Traveling at these speeds, the Hermeus Air Force One replacement would be capable of flying from New York to Paris in just 90 minutes.
Hermeus is still a fairly new company, founded by leaders hailing from future-facing companies like SpaceX and Blue Origin. In order to secure this contract with the Air Force, Hermeus designed and built a Mach 5-capable prototype engine in just nine months.
Hypersonic engine platforms face a number of operational challenges at such sustained high speeds. These challenges range from the incredible speed of the inflow of air into the jet turbine to the incredible heat produced by friction as the aircraft tears through the sky at thousands of miles per hour.
The legendary SR-71 Blackbird, the fastest military aircraft in history, was capable of sustaining speeds in excess of Mach 3, or more than 2,300 miles per hour. The friction of oxygen molecules bombarding the aircraft at that speed created a number of engineering challenges for the aircraft. In fact, the SR-71’s cockpit windshield had to be made out of quartz that was fused ultrasonically to the aircraft’s titanium body in order to sustain exterior temperatures that would exceed 600 °F (316 °C) during high-speed flight.
Hypersonic technology has been at the forefront of Russian, Chinese, and American weapons research for the past few years, as each nation races to develop hypersonic-capable ballistic missiles. At hypersonic speeds, none of the world’s existing missile defense systems are capable of intercepting an inbound attack, making these new weapons a potential game-changer for peer-level conflict in the 21st century. The United States is currently lagging behind the competition in terms of fielding operational hypersonic weapons, though it seems apparent that it is working to develop more advanced and diverse hypersonic missiles than its Chinese and Russian competitors.

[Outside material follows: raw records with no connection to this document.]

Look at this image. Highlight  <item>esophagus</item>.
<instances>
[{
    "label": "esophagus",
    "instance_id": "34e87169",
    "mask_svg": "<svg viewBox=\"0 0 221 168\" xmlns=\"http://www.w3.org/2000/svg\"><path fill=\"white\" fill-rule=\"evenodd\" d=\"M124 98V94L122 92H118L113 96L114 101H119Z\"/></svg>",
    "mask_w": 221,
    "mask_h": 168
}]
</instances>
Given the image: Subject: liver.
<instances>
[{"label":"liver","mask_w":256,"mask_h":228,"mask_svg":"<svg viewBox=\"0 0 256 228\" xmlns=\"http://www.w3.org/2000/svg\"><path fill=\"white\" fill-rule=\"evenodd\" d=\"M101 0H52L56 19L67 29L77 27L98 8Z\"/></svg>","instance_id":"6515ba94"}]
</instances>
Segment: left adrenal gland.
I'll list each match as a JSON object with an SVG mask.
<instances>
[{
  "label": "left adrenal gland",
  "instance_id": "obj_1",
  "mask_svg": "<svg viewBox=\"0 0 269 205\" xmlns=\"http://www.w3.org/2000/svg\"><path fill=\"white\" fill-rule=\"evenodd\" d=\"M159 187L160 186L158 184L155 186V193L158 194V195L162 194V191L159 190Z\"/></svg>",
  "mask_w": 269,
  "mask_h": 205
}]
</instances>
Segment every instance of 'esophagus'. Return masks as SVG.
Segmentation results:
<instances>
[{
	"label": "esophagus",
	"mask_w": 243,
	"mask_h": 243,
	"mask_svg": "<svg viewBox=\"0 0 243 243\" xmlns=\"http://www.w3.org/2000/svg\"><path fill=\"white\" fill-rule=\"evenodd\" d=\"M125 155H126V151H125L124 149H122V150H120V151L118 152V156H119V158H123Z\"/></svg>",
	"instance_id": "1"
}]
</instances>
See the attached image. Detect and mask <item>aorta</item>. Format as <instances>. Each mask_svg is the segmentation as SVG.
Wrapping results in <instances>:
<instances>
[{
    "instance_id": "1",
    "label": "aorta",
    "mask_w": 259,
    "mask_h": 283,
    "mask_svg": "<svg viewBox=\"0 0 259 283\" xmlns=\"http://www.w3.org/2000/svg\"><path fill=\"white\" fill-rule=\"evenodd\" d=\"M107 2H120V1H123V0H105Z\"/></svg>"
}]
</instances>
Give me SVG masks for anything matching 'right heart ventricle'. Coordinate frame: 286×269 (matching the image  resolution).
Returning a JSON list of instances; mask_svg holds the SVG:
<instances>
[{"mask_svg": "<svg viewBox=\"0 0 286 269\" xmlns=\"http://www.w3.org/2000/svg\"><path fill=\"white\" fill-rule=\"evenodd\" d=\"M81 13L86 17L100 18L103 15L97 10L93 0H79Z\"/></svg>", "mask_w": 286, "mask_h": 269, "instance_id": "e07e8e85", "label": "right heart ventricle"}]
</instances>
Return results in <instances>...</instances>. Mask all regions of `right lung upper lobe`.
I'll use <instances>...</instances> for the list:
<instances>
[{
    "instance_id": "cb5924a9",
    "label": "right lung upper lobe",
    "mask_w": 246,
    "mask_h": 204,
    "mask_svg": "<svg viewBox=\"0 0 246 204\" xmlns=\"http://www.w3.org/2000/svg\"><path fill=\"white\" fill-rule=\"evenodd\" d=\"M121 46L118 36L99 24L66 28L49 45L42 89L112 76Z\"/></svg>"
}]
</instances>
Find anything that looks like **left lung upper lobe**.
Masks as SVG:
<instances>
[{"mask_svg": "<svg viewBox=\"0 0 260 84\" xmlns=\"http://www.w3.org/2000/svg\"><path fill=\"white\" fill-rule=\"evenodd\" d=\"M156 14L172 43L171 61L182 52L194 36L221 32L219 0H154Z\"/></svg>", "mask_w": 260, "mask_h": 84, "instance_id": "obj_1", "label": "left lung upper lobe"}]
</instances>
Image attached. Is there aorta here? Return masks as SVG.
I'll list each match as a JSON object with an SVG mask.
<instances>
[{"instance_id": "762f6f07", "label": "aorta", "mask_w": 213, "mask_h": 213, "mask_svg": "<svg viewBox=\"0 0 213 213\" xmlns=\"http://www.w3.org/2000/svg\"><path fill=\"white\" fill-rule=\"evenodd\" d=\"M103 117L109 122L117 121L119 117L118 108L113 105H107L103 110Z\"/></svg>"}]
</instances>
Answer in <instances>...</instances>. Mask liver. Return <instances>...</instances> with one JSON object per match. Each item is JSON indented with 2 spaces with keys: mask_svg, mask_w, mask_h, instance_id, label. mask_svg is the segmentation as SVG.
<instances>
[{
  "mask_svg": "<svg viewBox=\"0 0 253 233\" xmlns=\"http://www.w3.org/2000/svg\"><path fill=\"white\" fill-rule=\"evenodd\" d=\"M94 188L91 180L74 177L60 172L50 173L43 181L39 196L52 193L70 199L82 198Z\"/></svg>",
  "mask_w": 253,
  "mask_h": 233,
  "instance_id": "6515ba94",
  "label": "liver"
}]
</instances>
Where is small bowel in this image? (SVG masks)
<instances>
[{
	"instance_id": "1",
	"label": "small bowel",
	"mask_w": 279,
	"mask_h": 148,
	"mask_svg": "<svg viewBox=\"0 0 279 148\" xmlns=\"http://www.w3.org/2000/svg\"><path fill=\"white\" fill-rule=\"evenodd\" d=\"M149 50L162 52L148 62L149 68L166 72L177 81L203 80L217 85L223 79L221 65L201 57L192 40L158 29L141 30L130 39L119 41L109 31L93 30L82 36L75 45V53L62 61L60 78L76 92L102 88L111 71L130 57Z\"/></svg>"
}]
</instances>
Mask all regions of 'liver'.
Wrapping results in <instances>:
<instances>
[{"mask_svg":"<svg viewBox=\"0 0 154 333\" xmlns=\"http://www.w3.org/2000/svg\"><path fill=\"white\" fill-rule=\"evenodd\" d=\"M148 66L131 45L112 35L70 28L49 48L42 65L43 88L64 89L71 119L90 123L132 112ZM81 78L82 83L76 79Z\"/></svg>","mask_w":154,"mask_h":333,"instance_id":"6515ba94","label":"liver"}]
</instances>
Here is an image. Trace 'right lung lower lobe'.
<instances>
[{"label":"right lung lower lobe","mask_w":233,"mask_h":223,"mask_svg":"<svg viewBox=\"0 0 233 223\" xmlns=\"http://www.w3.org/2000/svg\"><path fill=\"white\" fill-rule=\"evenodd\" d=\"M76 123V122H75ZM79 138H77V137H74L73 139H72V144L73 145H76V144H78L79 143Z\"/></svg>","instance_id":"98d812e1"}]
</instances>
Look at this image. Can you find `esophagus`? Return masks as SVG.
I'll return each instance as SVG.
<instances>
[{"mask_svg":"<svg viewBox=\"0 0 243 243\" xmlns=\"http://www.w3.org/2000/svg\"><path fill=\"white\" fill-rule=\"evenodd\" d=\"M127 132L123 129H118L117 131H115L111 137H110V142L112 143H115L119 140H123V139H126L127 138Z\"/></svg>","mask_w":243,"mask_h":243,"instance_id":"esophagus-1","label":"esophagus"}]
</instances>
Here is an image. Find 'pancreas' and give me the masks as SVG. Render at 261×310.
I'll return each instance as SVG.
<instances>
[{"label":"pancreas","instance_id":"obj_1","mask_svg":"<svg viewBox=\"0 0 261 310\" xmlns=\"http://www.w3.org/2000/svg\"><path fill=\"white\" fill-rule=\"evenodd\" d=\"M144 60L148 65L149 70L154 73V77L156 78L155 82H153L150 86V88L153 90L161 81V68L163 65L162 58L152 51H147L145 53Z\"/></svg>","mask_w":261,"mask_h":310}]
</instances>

While some hypersonic engines are little more than high-powered rockets, that approach would not work for a reusable aircraft. Scramjet propulsion, which incorporates a specially designed turbine that allows for high-speed airflow, is another means of achieving hypersonic velocities. Yet, these engines don’t work very well until they reach the high speeds required to sustain them. As a result, missiles and test platforms that utilize scramjets often rely on rocket engines to get them going fast enough for the scramjets to function. Hermeus, however, has developed a method of ramjet propulsion that will allow their aircraft to take off and land at normal speeds, and still sustain flight in Mach 4-5 conditions.
“Using our pre-cooler technology, we’ve taken an off-the-shelf gas turbine engine and operated it at flight speed conditions faster than the famed SR-71. In addition, we’ve pushed the ramjet mode to Mach 4-5 conditions, demonstrating full-range hypersonic air-breathing propulsion capability,” Glenn Case, Hermeus’s CTO said.
This approach, which has been called a combined cycle engine, would allow an aircraft to take off and land at subsonic speeds like any other aircraft while also allowing it to achieve extremely high speeds during the flight’s duration. Developing this sort of technology could have far-reaching effects throughout the entire aviation industry and in particular in the sphere of military aviation.
Of course, the president’s schedule is a busy one and any cut of travel time helps, but there are other places where this technology could be leveraged, especially in the military.
A hypersonic aircraft that can carry passengers would have a number of uses for the U.S. military, from reconnaissance to tactical insertions of special operators. A hypersonic plane could evade most air defenses in the same way the SR-71 once did: by outrunning them. There are no existing air defense platforms that could reliably shoot down a hypersonic aircraft, making such a platform of extreme value not just to the White House, but to the military as a whole.
Of course, it will likely be more than a decade before we see Hermeus’s hypersonic plane take to the skies. And by then, air defenses are likely to have matured enough to make high-velocity aircraft of this sort not quite so invincible. Nonetheless, the implications of hypersonic passenger flights could be far-reaching and significant for the military and beyond.